In one, researchers from the University of Alabama School of Dentistry conducted a case-control study with three dental practice-based research networks to determine the risk associated with bisphosphonates and identify other ONJ risk factors, including dental diseases and procedures. They enrolled 191 ONJ cases and 573 controls from 119 dental practices and found that bisphosphonate use was "strongly associated" with ONJ with an odds ratio of 299.5 for intravenous use and 12.2 for oral use.
The second JDR paper involved a dental practice-based research network study that estimated ONJ incidence and odds ratios from bisphosphonate exposure and other risk factors using patients' electronic records.
Researchers from the Kaiser Permanente Center for Health Research identified 572,606 health plan members; of those patients, about 25,000 had a diagnosis or procedure code that suggested a necrotic bone lesion, including inflammatory jaw condition, cyst of bone, aseptic necrosis of the bone, and open wound of the jaw.
In analyzing these members' electronic medical records, the researchers identified 73 suspected ONJ cases, of which 16 were later confirmed by manual chart review. An additional seven cases were identified through oral surgeons or the Peer Review Committee for a total of 23 confirmed ONJ cases.
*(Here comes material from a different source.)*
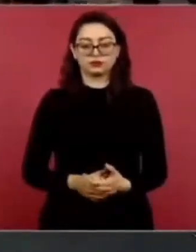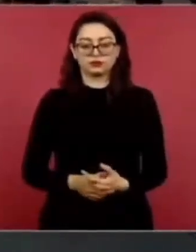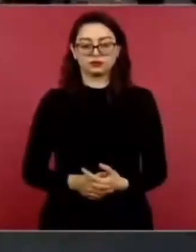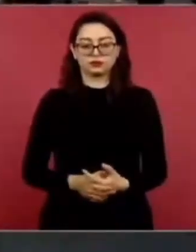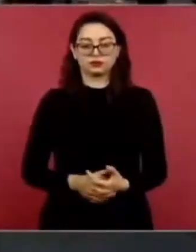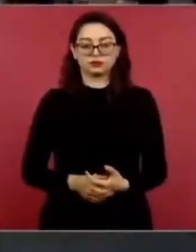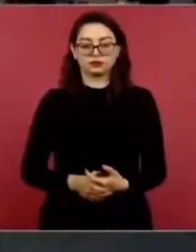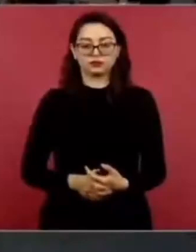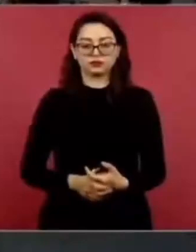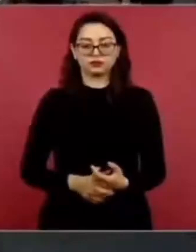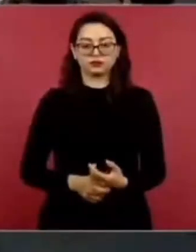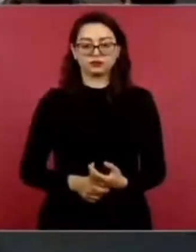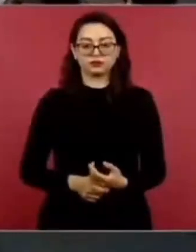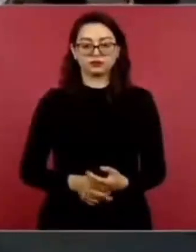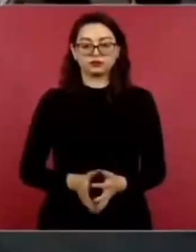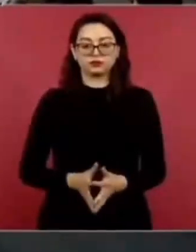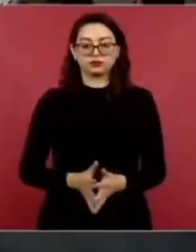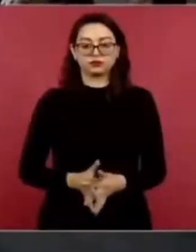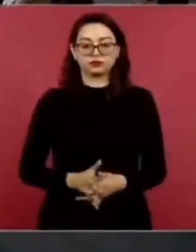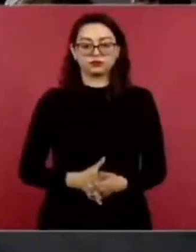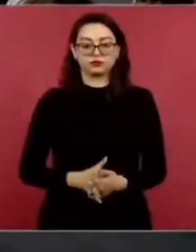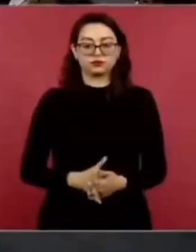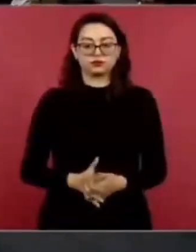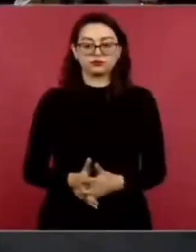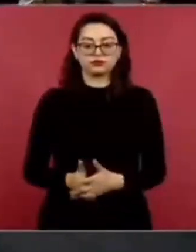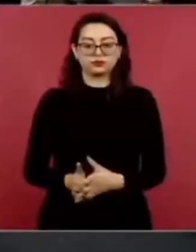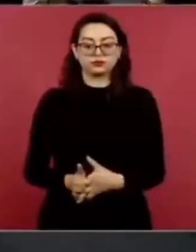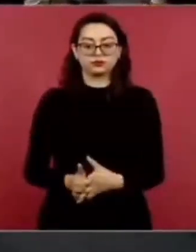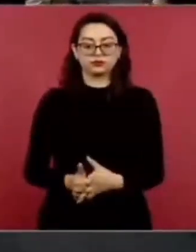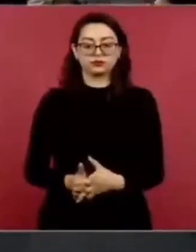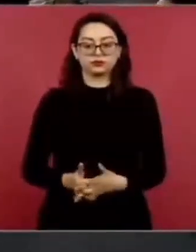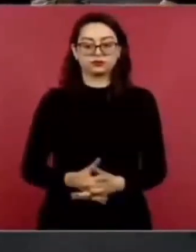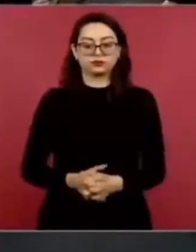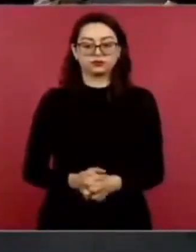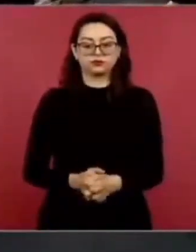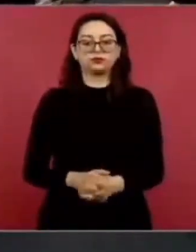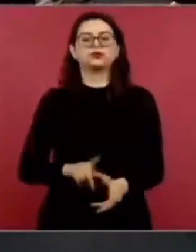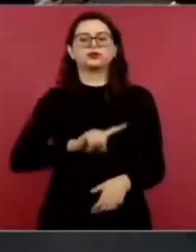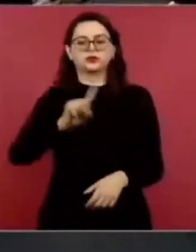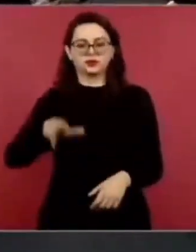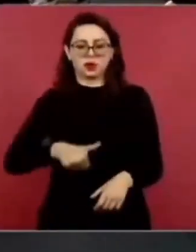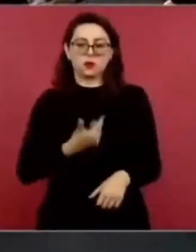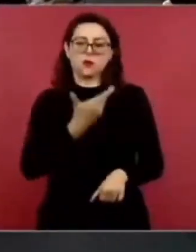A ver, Silvia. Y este, pedimos permiso ahí.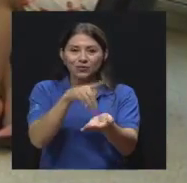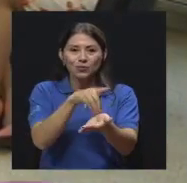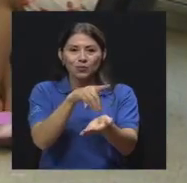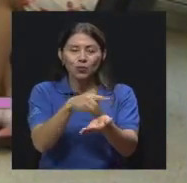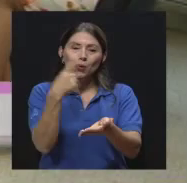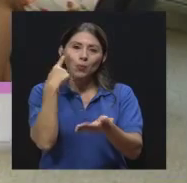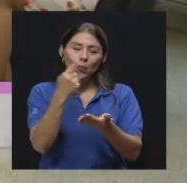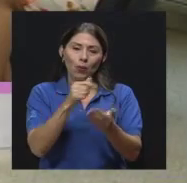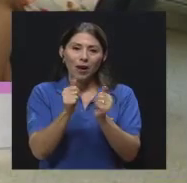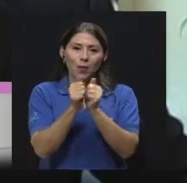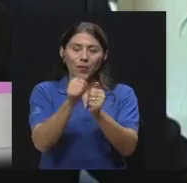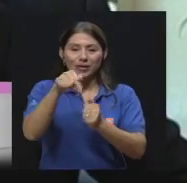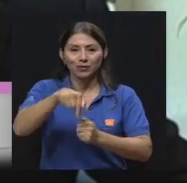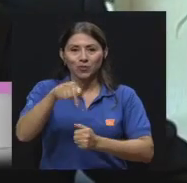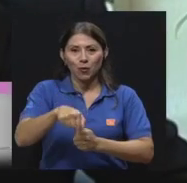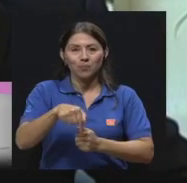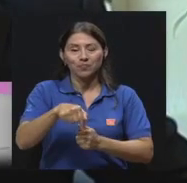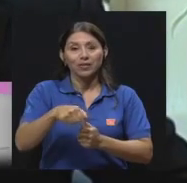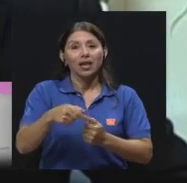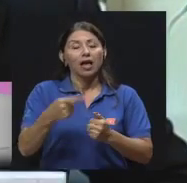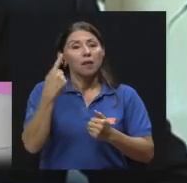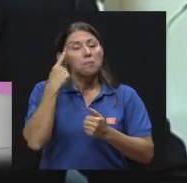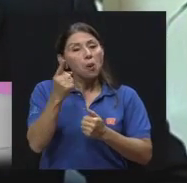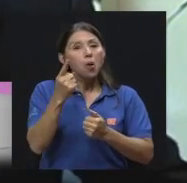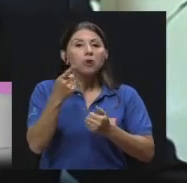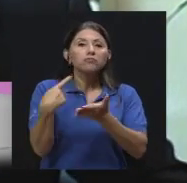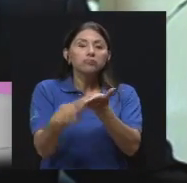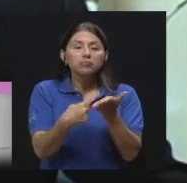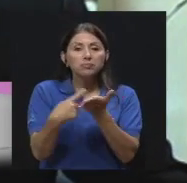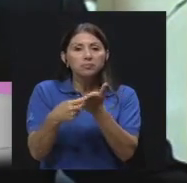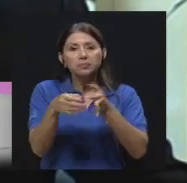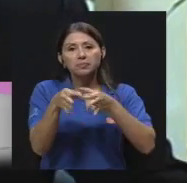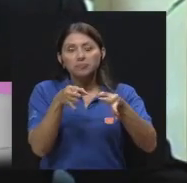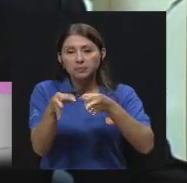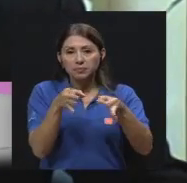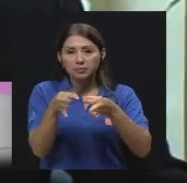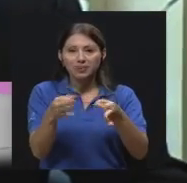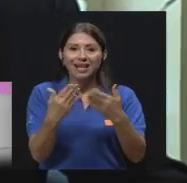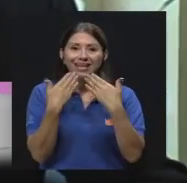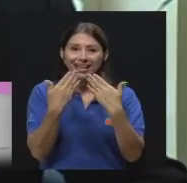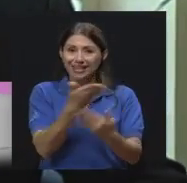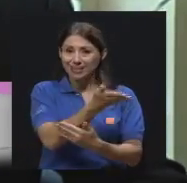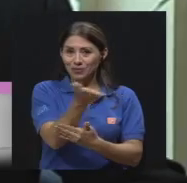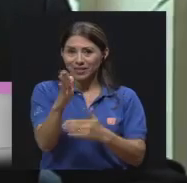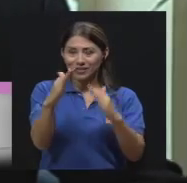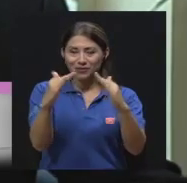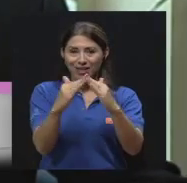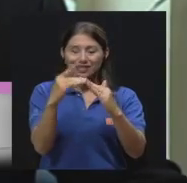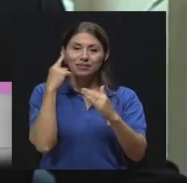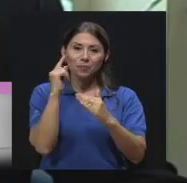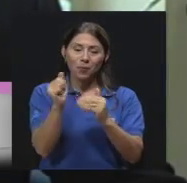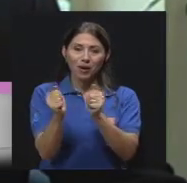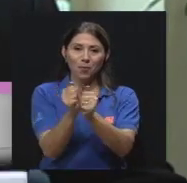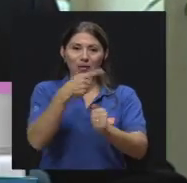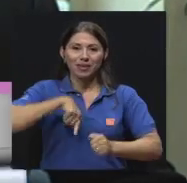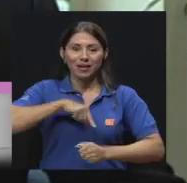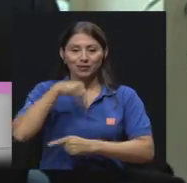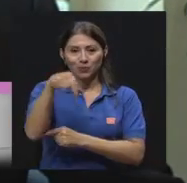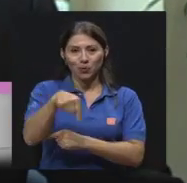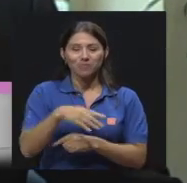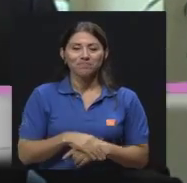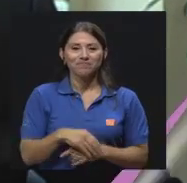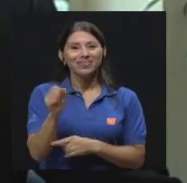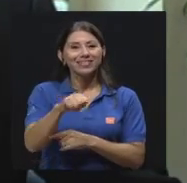muchísimas gracias por acompañarnos el día de hoy, evacuar todas las dudas que teníamos. Y muchísimas gracias a ustedes en sus hogares por acompañarnos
Patients with oral bisphosphonates were 15.5 times more likely to have ONJ than nonexposed patients, the researchers noted. However, the number of ONJ cases limits firm conclusions and suggests that absolute risk of developing ONJ from oral bisphosphonates is low, they added.
"ONJ represents a challenging clinical dilemma affecting dental and cancer patients, and communities at many levels of dentistry, notably oral/maxillofacial surgery and oral oncology, are called upon to manage these cases," stated JDR Editor-in-Chief William Giannobile, DDS, DMSc. "The work underscores important clinical implications that will be of value to not only the IADR and AADR communities, but especially practicing clinicians."